Door de gemeenteraad
zonder hoofdelijke stemming
conform voorstel besloten
°P 0 3 JUNI 1993
Notulen van de openbare vergadering van de raad der gemeente Rijsbergen op
donderdag 15 april 1993 's avonds om 20.00 uur ten gemeentehuize.

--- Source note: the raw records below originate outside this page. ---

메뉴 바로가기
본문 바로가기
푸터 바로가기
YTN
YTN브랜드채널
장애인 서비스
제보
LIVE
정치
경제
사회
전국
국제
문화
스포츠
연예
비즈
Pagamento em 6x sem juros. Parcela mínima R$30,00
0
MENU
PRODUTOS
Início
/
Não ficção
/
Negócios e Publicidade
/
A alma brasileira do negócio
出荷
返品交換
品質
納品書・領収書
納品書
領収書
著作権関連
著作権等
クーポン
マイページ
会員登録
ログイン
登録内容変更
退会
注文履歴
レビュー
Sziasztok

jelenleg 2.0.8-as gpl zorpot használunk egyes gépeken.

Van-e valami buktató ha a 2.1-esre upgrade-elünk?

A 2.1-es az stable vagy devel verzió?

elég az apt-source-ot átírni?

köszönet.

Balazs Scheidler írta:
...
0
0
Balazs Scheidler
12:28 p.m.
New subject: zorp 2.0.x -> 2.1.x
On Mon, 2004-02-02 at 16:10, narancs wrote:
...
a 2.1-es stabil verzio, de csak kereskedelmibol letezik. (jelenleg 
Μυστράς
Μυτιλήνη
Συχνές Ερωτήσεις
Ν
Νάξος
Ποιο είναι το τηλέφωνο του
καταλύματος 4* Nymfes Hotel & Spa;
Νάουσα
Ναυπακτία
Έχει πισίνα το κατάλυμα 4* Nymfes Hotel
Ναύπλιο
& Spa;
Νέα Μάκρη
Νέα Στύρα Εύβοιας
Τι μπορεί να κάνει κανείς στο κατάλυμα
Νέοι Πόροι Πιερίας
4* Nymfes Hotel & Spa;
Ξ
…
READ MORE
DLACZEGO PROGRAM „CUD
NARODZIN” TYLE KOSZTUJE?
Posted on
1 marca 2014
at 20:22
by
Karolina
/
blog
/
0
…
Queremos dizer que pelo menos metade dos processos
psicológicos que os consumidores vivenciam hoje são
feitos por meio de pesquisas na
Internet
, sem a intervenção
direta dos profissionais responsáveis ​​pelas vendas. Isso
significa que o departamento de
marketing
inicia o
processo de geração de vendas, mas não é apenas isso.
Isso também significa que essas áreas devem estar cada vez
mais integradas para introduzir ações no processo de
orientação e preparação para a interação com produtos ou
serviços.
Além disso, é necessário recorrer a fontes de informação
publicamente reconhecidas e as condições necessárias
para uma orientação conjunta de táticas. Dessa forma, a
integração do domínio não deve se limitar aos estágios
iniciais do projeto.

AanwezigMevr. E.C.A.M. Baelemans-Goos
Dhr. J.C.M. v.d. Bemd;
Mevr. M.C. v.d. Bemd-Deckers
Dhr. J.H.L.H. Bourdrez;
Dhr. C.A.J. Jochems;
Dhr. A.H.J. Martens;
Dhr. P.L. Rietveld;
Dhr. L.A.D.M. v.d. Rijzen;
Dhr. M.A. v.d. Sande;
Dhr. P.G.H.N. Utens;
Dhr. A.J.M. Verschueren.
DE VOORZITTER: Dhr. N.J.L. de Jaeger.
DE SECRETARIS: Dhr. F.A.J.M. van Beek.
De voorzitter opent de vergadering middels het uitspreken van het ambtsgebed.
De voorzitter
Een verzoek van de techniek is om de microfoons niet te verplaatsen maar te
laten staan zoals ze nu staan. U kunt ze gebruiken door de zwarte knop in te
drukken. Dames en heren, deze vergadering is bijeengeroepen naar aanleiding
van een verzoek van vier leden van de raad, gedateerd 8 april 1993. De brief
was ondertekend door dhr. Bourdrez, mevr. Baelemans, dhr. v.d. Bemd en dhr.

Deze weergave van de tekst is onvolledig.